In einer nun vorliegenden Studie wurden dafür qualitative berufsbiografische Interviews mit Juniorprofessor(inn)en, Nachwuchsgruppenleiter(innen) und wissenschaftliche Mitarbeiter(innen) geführt.
Dabei zeigte sich, dass die unklaren beruflichen Aussichten am stärksten zur Unzufriedenheit der Promovierten beitragen. Es gibt jedoch auch gruppenspezifische Probleme:
- Den Nachwuchsgruppenleiter(inne)n fehlen Regelungen zum Promotionsrecht. Generell kritisieren sie ihren ungeklärten Status in der Universitätshierarchie und damit zusammenhängend ihr eigentümliches Verhältnis zu ‚ihrer‘ Fakultät.
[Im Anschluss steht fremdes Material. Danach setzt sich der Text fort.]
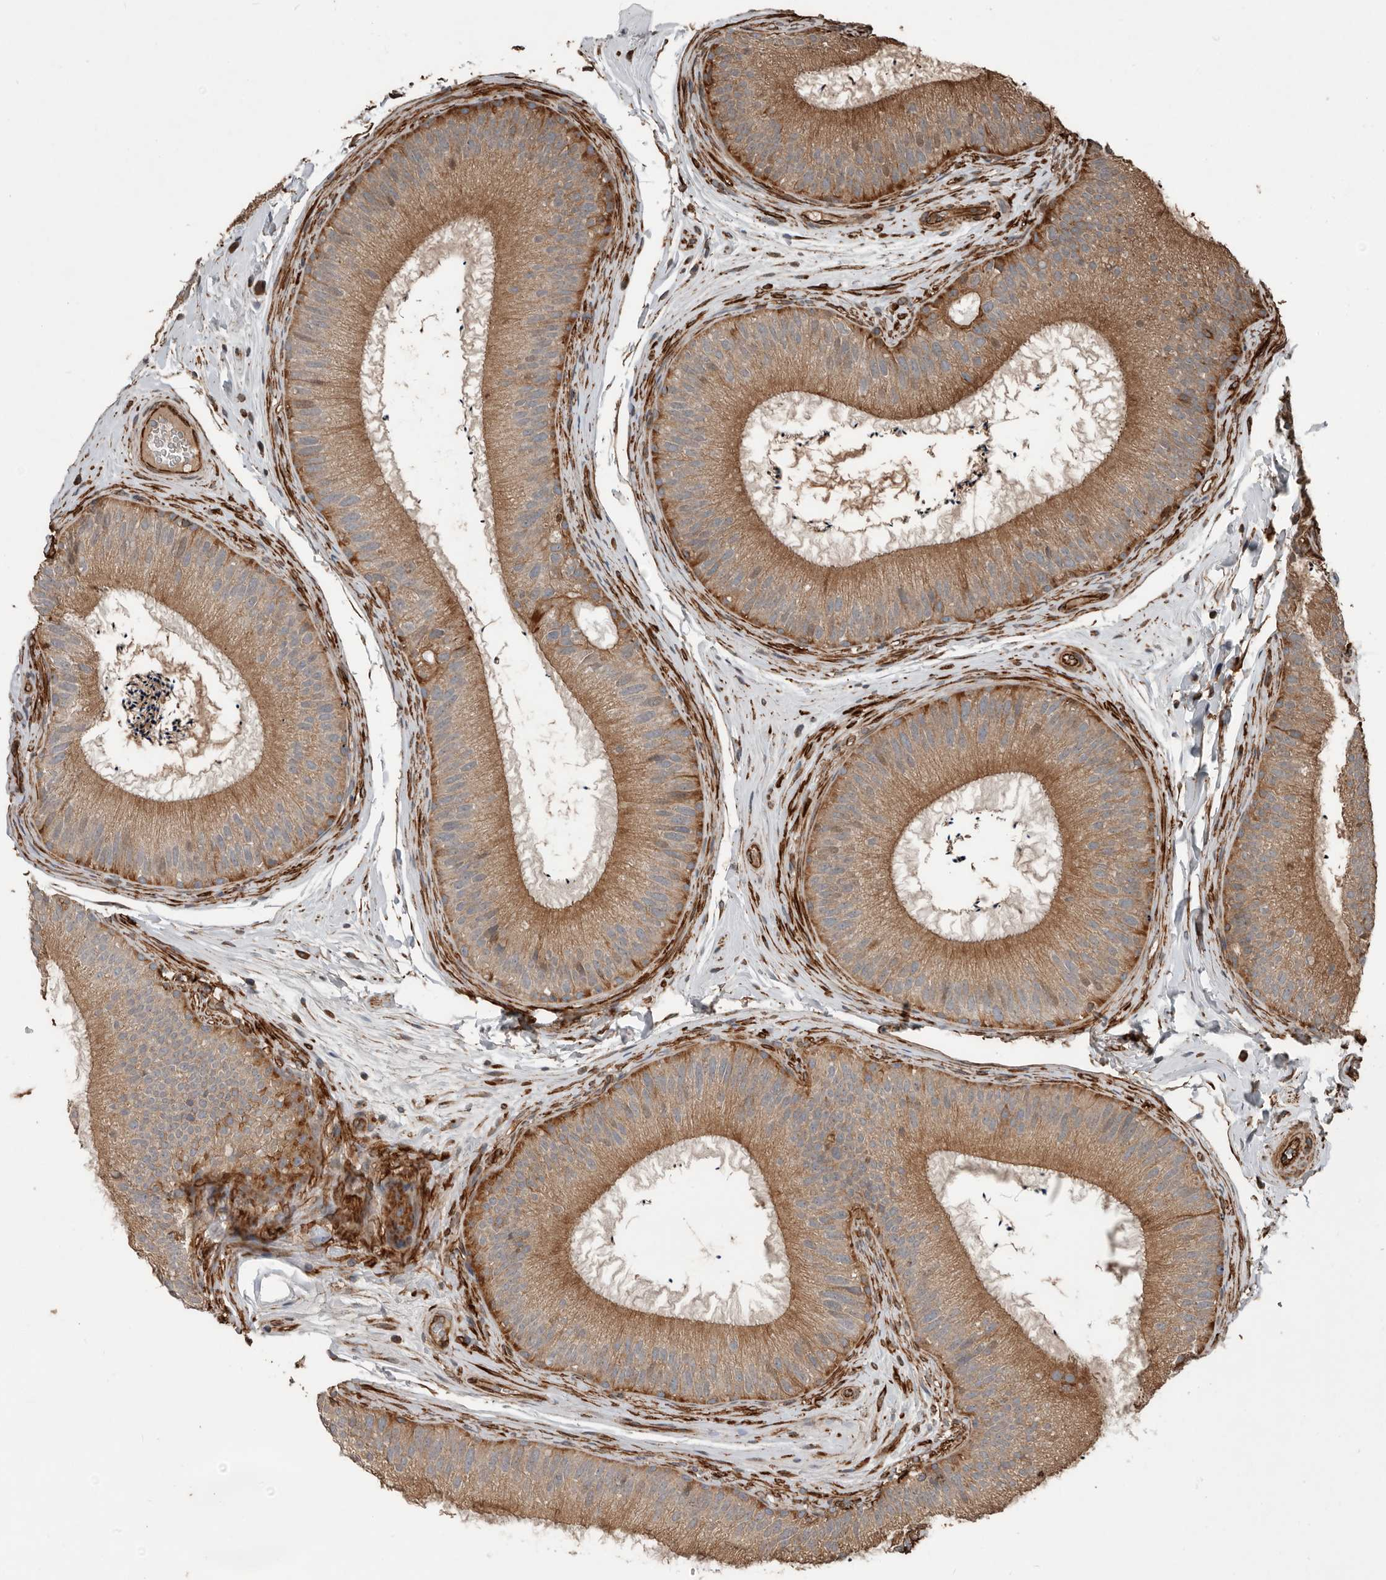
{"staining": {"intensity": "moderate", "quantity": ">75%", "location": "cytoplasmic/membranous"}, "tissue": "epididymis", "cell_type": "Glandular cells", "image_type": "normal", "snomed": [{"axis": "morphology", "description": "Normal tissue, NOS"}, {"axis": "topography", "description": "Epididymis"}], "caption": "Normal epididymis demonstrates moderate cytoplasmic/membranous expression in approximately >75% of glandular cells (brown staining indicates protein expression, while blue staining denotes nuclei)..", "gene": "YOD1", "patient": {"sex": "male", "age": 45}}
- Die wissenschaftlichen Mitarbeiter(innen) zeichnen sich durch eine strukturelle Abhängigkeit von ihrem Professor bzw. ihrer Professorin aus. Diese bestimmen oftmals durch ihr Verhalten die weiteren beruflichen Chancen der Promovierten, je nachdem, ob diese eine karriere-unterstützende Protektion erfahren – oder eben nicht.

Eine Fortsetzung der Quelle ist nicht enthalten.